Wanstead House est une ancienne demeure aristocratique britannique construite à partir de 1715 dans l'actuel Grand Londres. Détruite en 1825, elle occupait ce qui constitue aujourd'hui le Wanstead Park dans le borough londonien de Redbridge.

Histoire

William Hogarth, Assembly at Wanstead House (vers 1731), huile sur toile, Philadelphia Museum of Art.
Wanstead House, d'après une gravure de 1771.
Wanstead House the seat of William Pole Tylney Long Wellesley Esq. (1815), eau-forte rehaussée par Robert Havell d'après William Havell.

Le domaine seigneurial de Wanstead était à l'origine situé sur les terres de l'Essex. Ælfric d'Eynsham accorda la jouissance du domaine aux moines rattachés à l'abbaye de Westminster. Le Domesday Book (1086) indique que le Wanstead Manor, couvert de forêts, dépend de l'évêque de Londres[1].

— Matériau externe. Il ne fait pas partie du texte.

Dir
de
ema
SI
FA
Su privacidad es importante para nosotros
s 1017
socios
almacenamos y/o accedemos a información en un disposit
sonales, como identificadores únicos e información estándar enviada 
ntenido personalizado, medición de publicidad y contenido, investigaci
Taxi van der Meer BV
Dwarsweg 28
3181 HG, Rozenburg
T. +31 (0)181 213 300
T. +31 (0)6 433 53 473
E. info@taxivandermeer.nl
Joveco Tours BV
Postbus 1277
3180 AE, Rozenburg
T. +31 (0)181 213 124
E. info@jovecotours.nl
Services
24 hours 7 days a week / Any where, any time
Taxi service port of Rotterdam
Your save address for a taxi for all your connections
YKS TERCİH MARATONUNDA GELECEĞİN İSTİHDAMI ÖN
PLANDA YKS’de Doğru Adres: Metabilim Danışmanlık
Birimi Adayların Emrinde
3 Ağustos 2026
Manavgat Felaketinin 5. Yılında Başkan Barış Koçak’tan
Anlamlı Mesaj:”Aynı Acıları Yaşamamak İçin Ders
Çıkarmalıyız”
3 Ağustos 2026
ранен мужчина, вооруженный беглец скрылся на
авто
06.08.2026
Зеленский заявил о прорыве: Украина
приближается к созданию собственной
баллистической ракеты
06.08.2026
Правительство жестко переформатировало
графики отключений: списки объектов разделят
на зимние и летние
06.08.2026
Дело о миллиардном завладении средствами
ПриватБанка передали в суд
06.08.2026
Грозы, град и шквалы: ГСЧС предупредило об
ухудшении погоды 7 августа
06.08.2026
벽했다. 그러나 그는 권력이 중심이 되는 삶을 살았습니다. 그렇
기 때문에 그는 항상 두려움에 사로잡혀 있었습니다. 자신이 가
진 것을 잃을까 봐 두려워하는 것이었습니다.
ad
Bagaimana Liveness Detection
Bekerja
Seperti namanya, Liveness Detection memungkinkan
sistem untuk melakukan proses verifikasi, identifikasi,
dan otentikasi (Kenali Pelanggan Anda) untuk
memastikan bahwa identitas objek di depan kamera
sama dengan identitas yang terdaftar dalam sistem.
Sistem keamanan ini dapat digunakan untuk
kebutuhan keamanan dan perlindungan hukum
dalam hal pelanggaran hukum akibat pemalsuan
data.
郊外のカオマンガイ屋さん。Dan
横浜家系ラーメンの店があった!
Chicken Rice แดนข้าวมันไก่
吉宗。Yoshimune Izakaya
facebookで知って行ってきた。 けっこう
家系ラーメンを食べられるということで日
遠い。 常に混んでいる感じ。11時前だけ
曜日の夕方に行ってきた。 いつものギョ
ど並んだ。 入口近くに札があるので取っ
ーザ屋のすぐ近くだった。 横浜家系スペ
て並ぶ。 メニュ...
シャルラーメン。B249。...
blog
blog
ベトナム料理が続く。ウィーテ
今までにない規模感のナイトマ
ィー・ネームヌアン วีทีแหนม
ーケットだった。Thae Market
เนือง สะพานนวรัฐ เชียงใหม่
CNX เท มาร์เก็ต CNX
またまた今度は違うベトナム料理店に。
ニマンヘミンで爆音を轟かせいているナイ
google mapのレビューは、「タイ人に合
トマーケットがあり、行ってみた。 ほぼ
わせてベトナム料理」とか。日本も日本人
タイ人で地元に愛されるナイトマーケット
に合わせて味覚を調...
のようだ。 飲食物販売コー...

En 1499, c'est un relais de chasse, racheté par Henri VII, et transformé en maison de retraite, où le souverain reçoit, à l'abri des regards de la cour. Son fils, le futur Henri VIII, y passe une partie de sa jeunesse[2]. Domaine royal, il connaît de nombreux embellissements, avant d'être revendu en 1674 à Josiah Child, directeur de la Compagnie britannique des Indes orientales. Son fils loue le domaine à son cousin, Richard Child, 1er comte Tylney, qui en hérite en 1704.

En 1715, Richard Child commande à l'architecte écossais Colen Campbell une nouvelle demeure, de style palladien, pour remplacer l'ancien bâtiment, qui rivaliserait avec Blenheim Palace. La construction est achevée en 1722. La façade présentait un portique constitué de six colonnes de style corinthien.

Child, devenu vicomte de Castlemaine, meurt en 1750, après avoir obtenu le droit de changer son patronyme en Tylney. De ce fait, son épouse Dorothy hérite du domaine, qui le transmet à leur fils, John Tylney, né en 1712. Cette demeure est le lieu de nombreuses réceptions, William Hogarth en donnera une représentation, John et son père étant épris entre autres de peinture et de musique. À sa mort en 1784, sans enfant, le domaine passe au fils de sa sœur aînée, James Tylney-Long (1736-1794). C'est sa fille aînée, Catherine Tylney-Long (1784-1825), qui en hérite, faisant d'elle la plus jeune et riche héritière de tout le royaume. En 1811, elle épouse William Pole-Wellesley (1788-1857), neveu du duc de Wellington, et qui se révèlera n'être qu'un débauché.

Après avoir abandonné son épouse pour une autre femme, en 1825, criblé de dettes (évaluées à 250 000 £), William Pole-Tyler-Long-Wellesley, vend la demeure qui est promise à la démolition (tous les matériaux sont récupérés pour être revendus), n'en tirant seulement que 10 000 £. Le domaine devient par ailleurs un parc inaliénable, pour une durée de 1 000 ans.

En 1880, les héritiers Wellesley vendent une grande partie du domaine à la municipalité de Londres, qui en fait le Wanstead Park[3].

Notes et références

  1. (en) The owners of Wanstead Park Part 1: 1086-1499, sur wansteadpark.org.
  2. (en) David Starkey, Henry: Virtuous Prince, London, 2008, pp. 195, 239, 247.
  3. (en) The History of Wanstead Park, sur wansteadpark.org.uk.